Mya Childers was already having a bad day.
Leon and Henry had nearly missed their ride to day camp and had forgotten their swim trunks—she found them under a stack of graphic novels by the Lego box. Just as well—the swim trunks probably wouldn’t have fit the boys anyway. Both of them were shooting up so fast she couldn’t keep them in pants, or shirts. And thanks to Jefferson’s latest spending spree, there wasn’t much space in the budget for clothes shopping. Not that they had much of a budget. Last time she’d suggested making one, Jefferson smiled and said, “Hey now, don’t I take good care of you? Why you worryin’ about things like that?”
He’d kissed her firmly, and when she opened her mouth to say more, he kissed her again, an emphatic end to the conversation.
He’d done the same thing when she suggested he get a little snip-snip to avoid any more baby-shaped surprises.
“But we make such beautiful babies.” A hard kiss. “We got a responsibility to populate the earth!” Another kiss. “Mm! Yeah, you still got it, girl!”
Mya had smiled helplessly because who wouldn’t want to hear that? And who would care that after the last two babies she felt as if she were suffocating in a pit of diapers and breast pads, her eyes smeared with Lanolin and her mouth stuffed with tiny socks?
Speaking of socks—she stared at the laundry closet off the kitchen, barely able to see the washing machine over the mound of soiled clothes. For one second she fought the impulse to crawl into those clothes, under them—maybe there would be a rabbit hole there and she could disappear into the deep dark where no one could ever squeal “Mama” at her again.
“Mamaaa!” Small fingers yanked at Mya’s shirt. “Mama, I have to go pee.”
Mya whirled, seizing the toddler and whisking her off to the crusted potty seat—gotta clean that soon—just in time.
The baby screamed from his highchair as Mya was rinsing the potty seat.
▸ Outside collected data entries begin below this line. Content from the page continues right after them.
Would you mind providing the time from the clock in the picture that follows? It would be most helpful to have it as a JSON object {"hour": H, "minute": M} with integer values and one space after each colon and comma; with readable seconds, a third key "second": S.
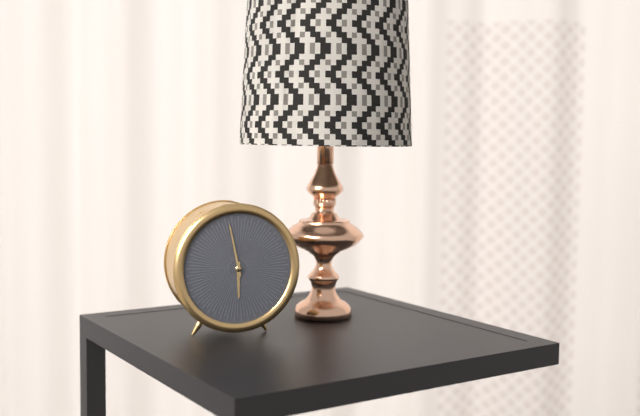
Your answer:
{"hour": 5, "minute": 58}
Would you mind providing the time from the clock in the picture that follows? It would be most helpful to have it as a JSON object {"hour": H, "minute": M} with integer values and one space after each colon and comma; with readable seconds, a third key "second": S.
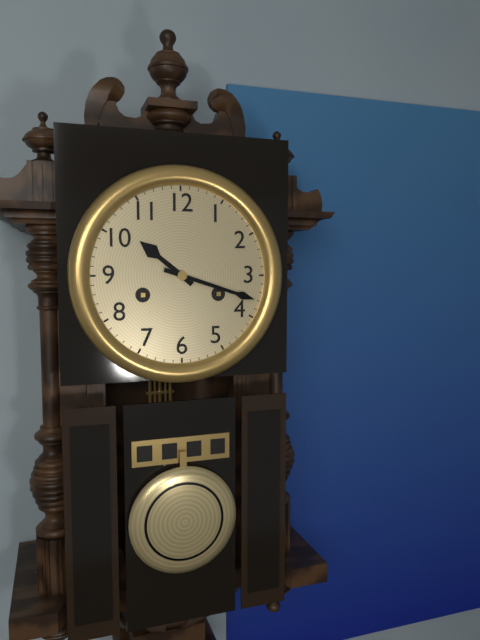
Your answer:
{"hour": 10, "minute": 18}
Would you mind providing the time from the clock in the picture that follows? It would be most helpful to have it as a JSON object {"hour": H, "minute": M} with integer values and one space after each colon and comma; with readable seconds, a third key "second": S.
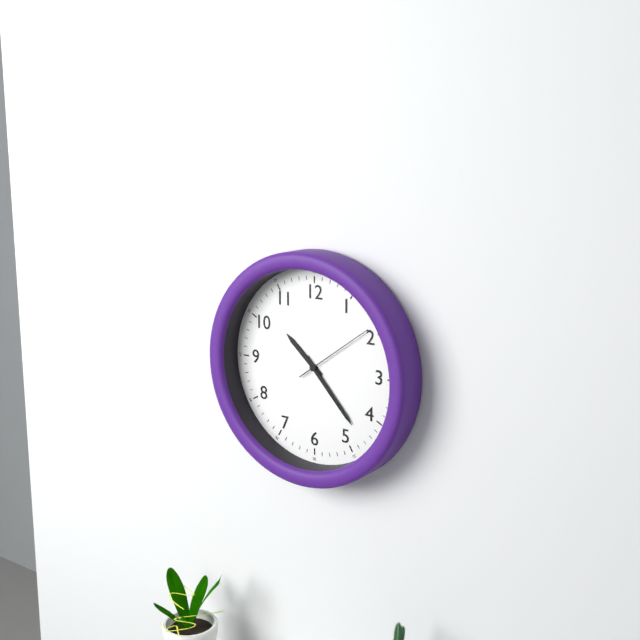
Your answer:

She darted back to the kitchen to find that he’d painted his chubby cheeks with the remains of his oatmeal. She was reaching for a rag when her cell rang. She seized the phone gratefully.
“Chloe! Hey girl!” She forced brightness into her tone, but it was too much, too strained, and Chloe, who had known her since middle school, said, “What’s wrong? Rough start today?”
Mya pressed a hand to her forehead. “You could say that. Yeah.” She didn’t dare say more because her throat was swelling, tightening with tears that could turn into sobs that might never, never stop.
“You gotta get out of that house, okay?” said Chloe. “Go out shopping or something.”
“Can’t. Van’s in the shop.”
“Go for a walk, girl! Coupla blocks of walking and you’re downtown anyway.”
“Yeah, I know.”
Even in a tiny town like Wonderland, houses were pricey this close to Main Street, but Jefferson had insisted on the location because living downtown fit the image he had of himself and his family—who they should be, their place in this community. The purchase of this house had been the first giant scoop in the excavation of a debt-hole so deep Mya despaired of ever crawling out.
“I’ll take a walk,” she conceded.
“Good. And go visit the new secondhand shop on South Main. You’ll love it. Great prices, and the girl who owns it is—”
Chloe’s voice cut off, and for a second Mya thought she’d dropped the call. “Hello?”
“I’m here. Just trying to think of the right words to describe the owner. Anyway, you’ve got to meet her.”
“I don’t know if I’m up for meeting new people today. You wanna come with me?”
“Girl, you know I gotta work! But you go. You’ll love it. Great prices, and the girl who works there—”
Mya frowned. “You just said that. I get it already.”
“Right. You’ll tell me how it went?”
“Sure. Bye.”
With breakfast done and Dylani cleaned and changed, Mya crammed a few last-minute necessities into the swollen diaper bag and forced herself, the toddler, and the baby out the door into the open air.
Stepping out of the house felt like coming back to life.
She gripped the bar of the double stroller—a huge, high-end monstrosity Jefferson had insisted on buying—and shoved it forward down the bricked front path, sucking in a lungful of air. The burden of the house fell away, a weight off her shoulders, but a new weight replaced it—the stress of being out, where people could notice, and watch, and judge. Where they could see every little thing she did wrong, and the insane state of her hair, and her saggy, faded outfit, and the baby weight she hadn’t had time to lose between pregnancies.
Why is this so hard? It shouldn’t be this hard. Something is wrong with me. I’m just not good at this. I suck at being a mother.